• _演習課題_: 下のリストで「family」を「科」に差し替えて、ほかは一切変えずに全行を書き直してもらえますか？画像は除いてください。

• _演習用資料_:
====
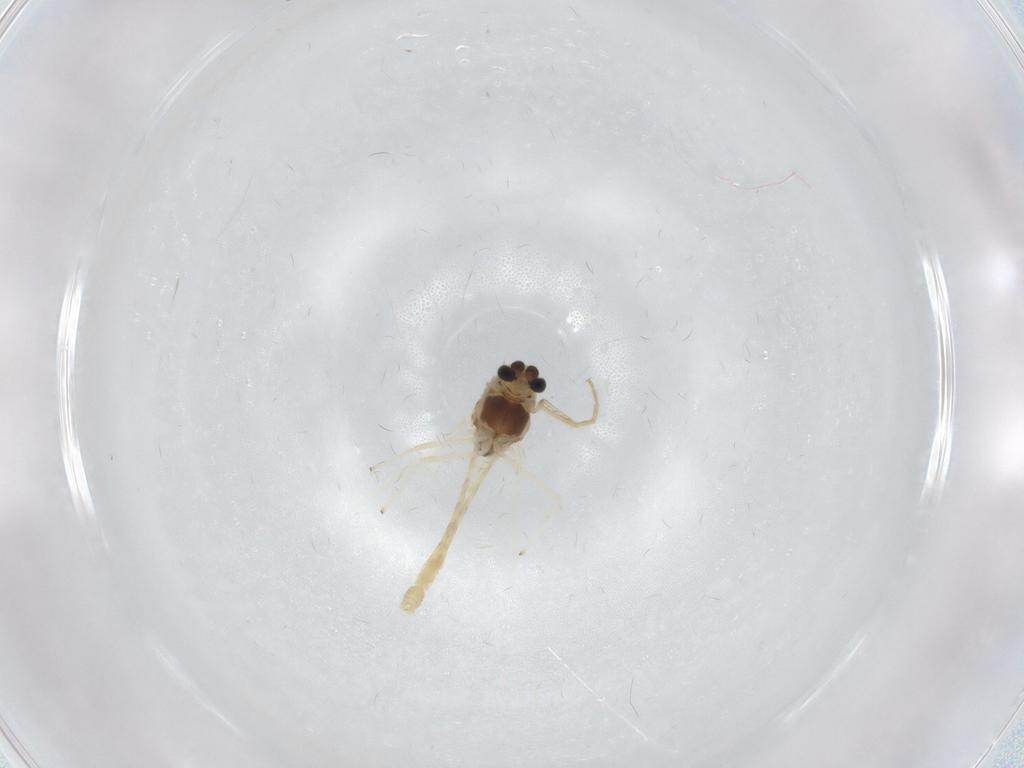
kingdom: Animalia
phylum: Arthropoda
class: Insecta
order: Diptera
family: Chironomidae
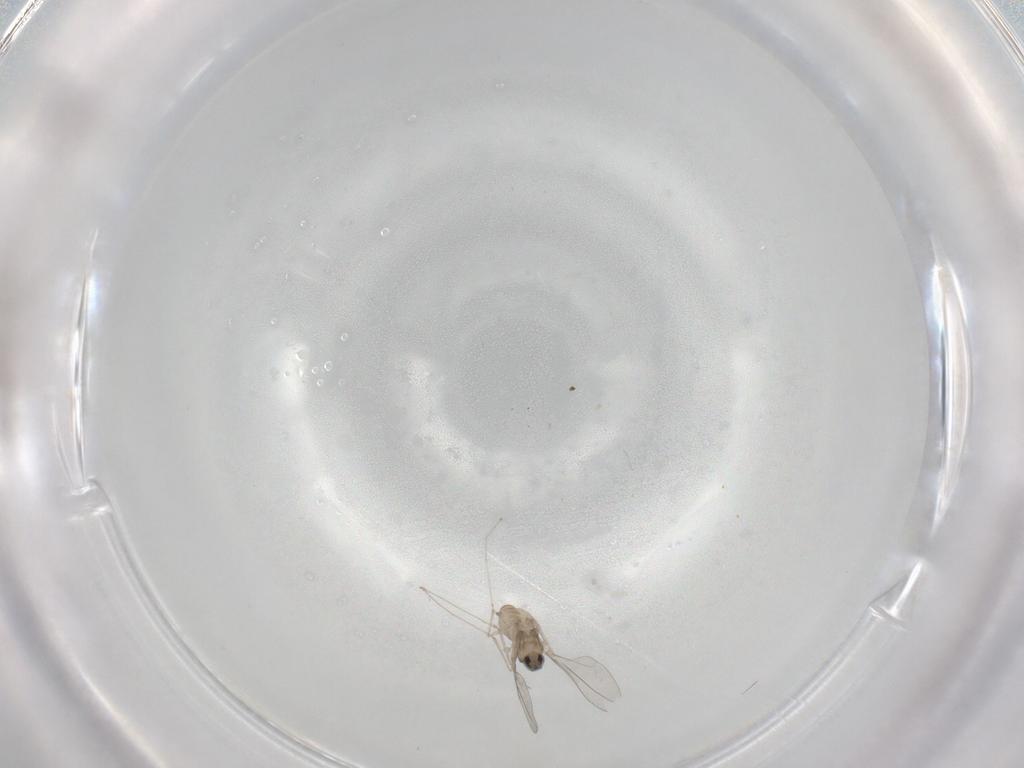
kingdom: Animalia
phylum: Arthropoda
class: Insecta
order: Diptera
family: Cecidomyiidae
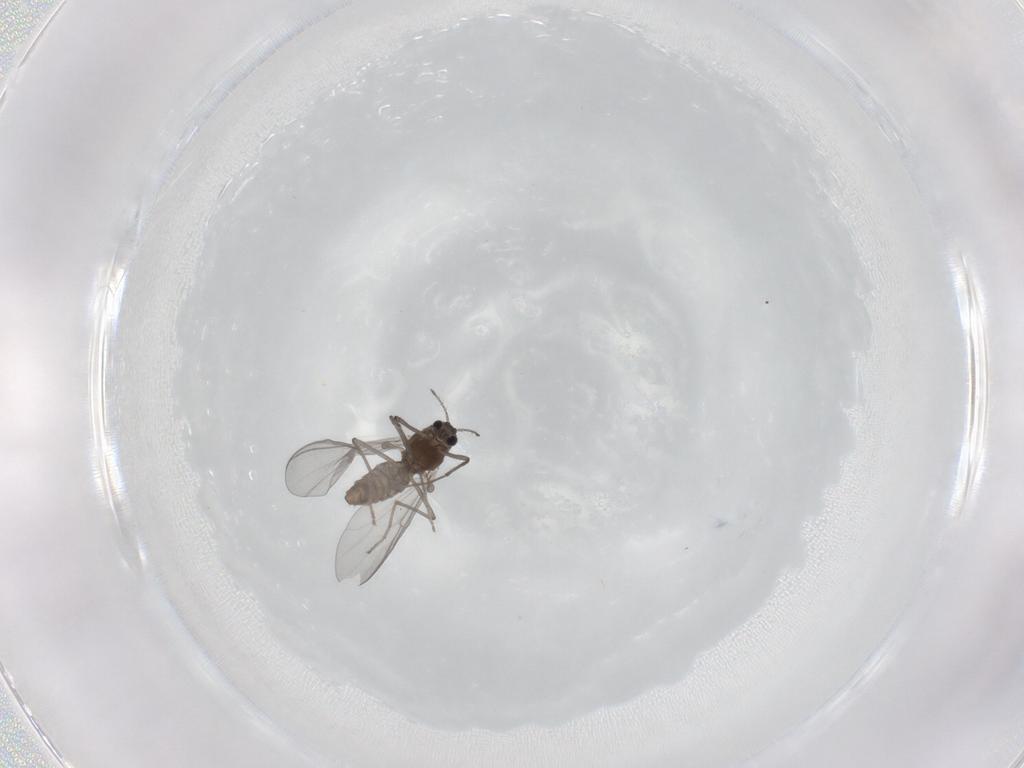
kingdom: Animalia
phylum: Arthropoda
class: Insecta
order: Diptera
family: Chironomidae
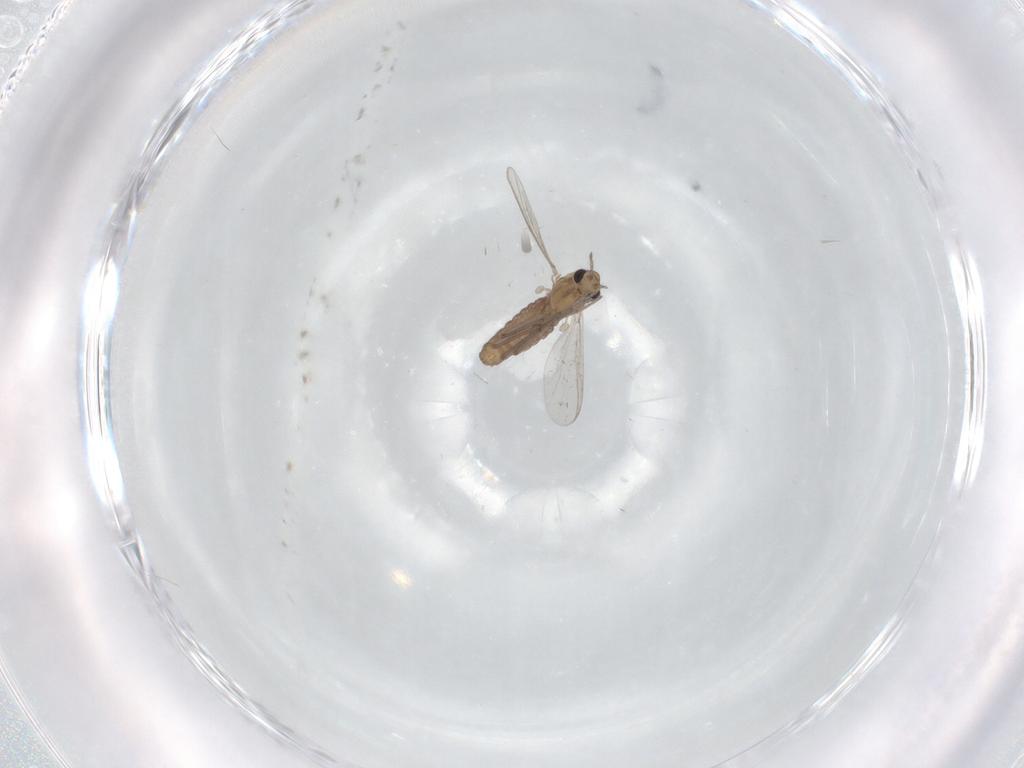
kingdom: Animalia
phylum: Arthropoda
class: Insecta
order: Diptera
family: Chironomidae
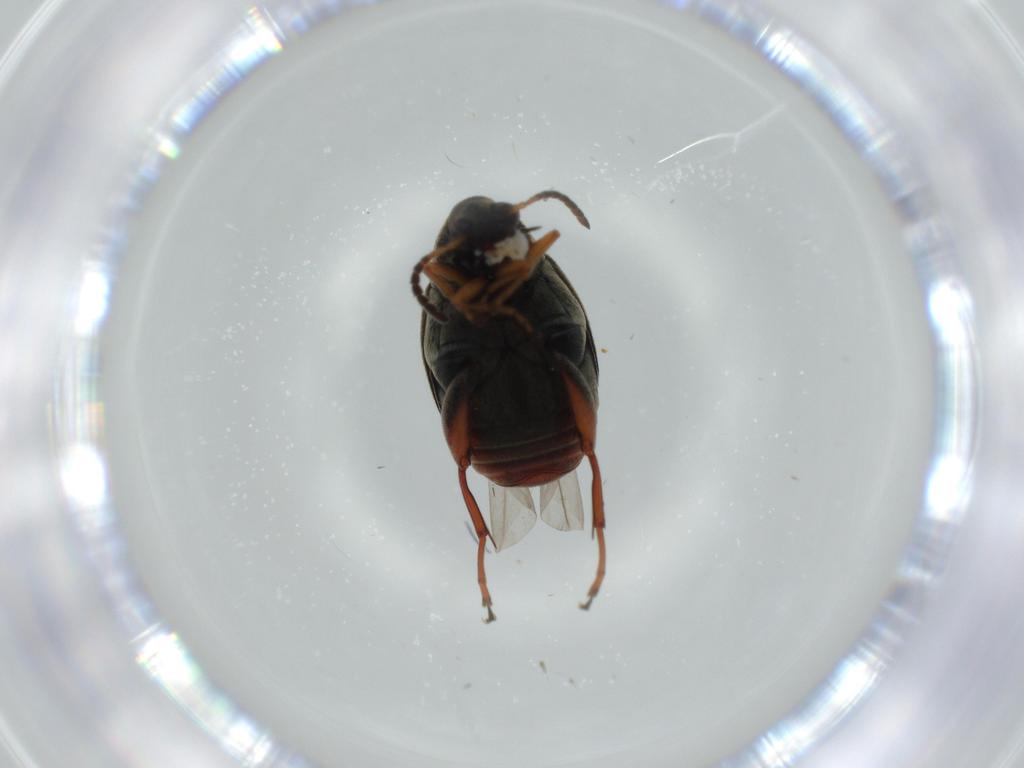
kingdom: Animalia
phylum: Arthropoda
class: Insecta
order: Coleoptera
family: Chrysomelidae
====
• _最終結果_:
kingdom: Animalia
phylum: Arthropoda
class: Insecta
order: Diptera
科: Chironomidae
kingdom: Animalia
phylum: Arthropoda
class: Insecta
order: Diptera
科: Cecidomyiidae
kingdom: Animalia
phylum: Arthropoda
class: Insecta
order: Diptera
科: Chironomidae
kingdom: Animalia
phylum: Arthropoda
class: Insecta
order: Diptera
科: Chironomidae
kingdom: Animalia
phylum: Arthropoda
class: Insecta
order: Coleoptera
科: Chrysomelidae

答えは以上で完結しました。